# [EXCERPTED TEXT]
======
On Fri, Feb 5, 2016 at 9:31 AM, Robert Haas <robertmh...@gmail.com> wrote:
> Peter, please weigh in and let me know if I've gotten anything
> incorrect here or if you think of other concerns afterwards.

Right. Let me give you the executive summary first: I continue to
believe, following thinking about the matter in detail, that this is a
sensible compromise, that weighs everyone's concerns. It is pretty
close to a win-win. I just need you to confirm what I say here in
turn, so we're sure that we understand each other perfectly.

> The basic idea is that we will add a new GUC with a name like
> replacement_sort_mem that will have a default value in the range of
> 20-30MB; or possibly we will hardcode this value, but for purposes of
> this email I'm going to assume it's a GUC.  If the value of work_mem
> or maintenance_work_mem, whichever applies, is smaller than the value
> of replacement_sort_mem, then the latter has no effect.

By "no effect", you must mean that we always use a heap for the entire
first run (albeit for the tail, with a hybrid quicksort/heap
approach), but still use quicksort for every subsequent run, when it's
clearly established that we aren't going to get one huge run. Is that

It was my understanding, based on your emphasis on producing only a
single run, as well as your recent remarks on this thread about the
first run being special, that you are really only interested in the
presorted case, where one run is produced. That is, you are basically
not interested in preserving the general ability of replacement
selection to double run size in the event of a uniform distribution.
(That particular doubling property of replacement selection is now
technically lost by virtue of using this new hybrid model *anyway*,
although it will still make runs longer in general).

You don't want to change the behavior of the current patch for the
second or subsequent run; that should remain a quicksort, pure and
simple. Do I have that right?

BTW, parallel sort should probably never use a heap anyway (ISTM that
that will almost certainly be based on external sorts in the end). A
heap is not really compatible with the parallel heap scan model.

> One thing I just thought of (after the call) is that it might be
> better for this GUC to be in units of tuples rather than in units of
> memory; it's not clear to me why the optimal heap size should be
> dependent on the tuple size, so we could have a threshold like 300,000
> tuples or whatever.

I think you're right that a number of tuples is the logical way to
express the heap size (as a GUC unit). I think that the ideal setting
for the GUC is large enough to recognize significant correlations in
input data, which may be clustered, but no larger (at least while
things don't all fit in L1 cache, or maybe L2 cache). We should "go
for broke" with replacement selection -- we don't aim for anything
less than ending up with 1 run by using the heap (merging 2 or 3 runs
rather than 4 or 6 is far less useful, maybe harmful, when one of them
is much larger). Therefore, I don't expect that we'll be practically
disadvantaged by having fewer "hands to juggle" tuples here (we'll
simply almost always have enough in practice -- more on that later).
FWIW I don't think that any benchmark we've seen so far justifies
doing less than "going for broke" with RS, even if you happen to have
a very conservative perspective.
======
# [EXERCISES]
**A)** In the thread on replacement selection, what range is proposed for the default value of replacement_sort_mem?
**B)** According to the thread on replacement selection, why might the new setting be better expressed as a number of tuples than as an amount of memory?
**C)** Carry on the thread on replacement selection from its final sentence.

# [PROVIDED INFORMATION]
======
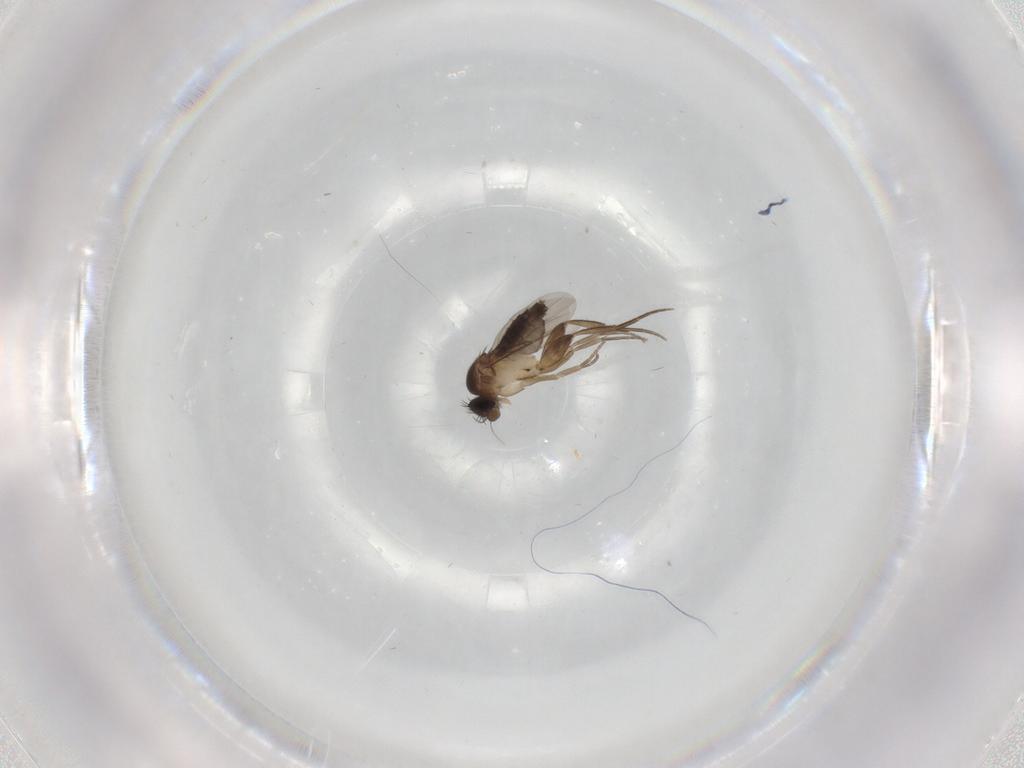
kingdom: Animalia
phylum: Arthropoda
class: Insecta
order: Diptera
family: Phoridae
======
# [REPLIES]
**A)** A default value in the range of 20-30MB.

**B)** It is not clear why the optimal heap size should depend on tuple size. The threshold could therefore be given as a count, such as 300,000 tuples.

**C)**
One advantage of a GUC is that you can set it to zero, and always get
a simple hybrid sort-merge strategy if that's desirable. I think that
it might not matter much with multi-gigabyte work_mem settings anyway,
though; you'll just see a small blip. Big (maintenance_)work_mem was
by far my greatest concern in relation to using a heap in general, so
I'm left pretty happy by this plan, I think. Lots of people can afford
a multi-GB maintenance_work_mem these days, and CREATE INDEX is gonna
be the most important case overall, by far.

> 2. If (maintenance_)work_mem fills up completely, we will quicksort
> all of the data we have in memory.  We will then regard the tail end
> of that sorted data, in an amount governed by replacement_sort_mem, as
> a heap, and use it to perform replacement selection until no tuples
> remain for the current run.  Meanwhile, the rest of the sorted data
> remains in memory untouched.  Logically, we're constructing a run of
> tuples which is split between memory and disk: the head of the run
> (what fits in all of (maintenance_)work_mem except for
> replacement_sort_mem) is in memory, and the tail of the run is on
> disk.

I went back and forth on this during our call, but I now think that I
was right that there will need to be changes in order to make the tail
of the run a heap (*not* the quicksorted head), because routines like
tuplesort_heap_siftup() assume that state->memtuples[0] is the head of
the heap. This is currently assumed by the master branch for both the
currentRun/nextRun replacement selection heap, as well as the heap
used for merging. Changing this is probably fairly manageable, though
(probably still not going to use memmove() for this, contrary to my
remarks on the call).

> 3. If we reach the end of input before replacement selection runs out
> of tuples for the current run, and if it finds no tuples for the next
> run prior to that time, then we are done.  All of the tuples form a
> single run and we can return the tuples in memory first followed by
> the tuples on disk.  This case is highly likely to be a huge win over
> what we have today, because (a) some portion of the tuples were sorted
> via quicksort rather than heapsort and that's faster, (b) the tuples
> that were sorted using a heap were sorted using a small heap rather
> than a big one, and (c) we only wrote out the minimal number of tuples
> to tape instead of, as we would have done today, all of them.


> 4. If we reach this step, then replacement selection with a small heap
> wasn't able to sort the input in a single run.  We have a bunch of
> sorted data in memory which is the head of the same run whose tail is
> already on disk; we now spill all of these tuples to disk.  That
> leaves only the heapified tuples in memory.  We just ignore the fact
> that they are a heap and treat them as unsorted.  We repeatedly do the
> following: read tuples until work_mem is full, sort them, and dump the
> result to disk as a run.  When all runs have been created, we merge
> runs just as we do today.

Right, so: having read this far, I'm almost sure that you intend that
replacement selection is only ever used for the first run (we "go for
broke" with RS). Good.

> This algorithm seems very likely to beat what we do today in
> practically all cases.  The benchmarking Peter and others have already
> done shows that building runs with quicksort rather than replacement
> selection can often win even if the larger number of tapes requires a
> multi-pass merge.  The only cases where it didn't seem to be a clear
> win involved data that was already in sorted order, or very close to
> it.

...*and* where there was an awful lot of data, *and* where there was
very little memory in an absolute sense (e.g. work_mem = 4MB).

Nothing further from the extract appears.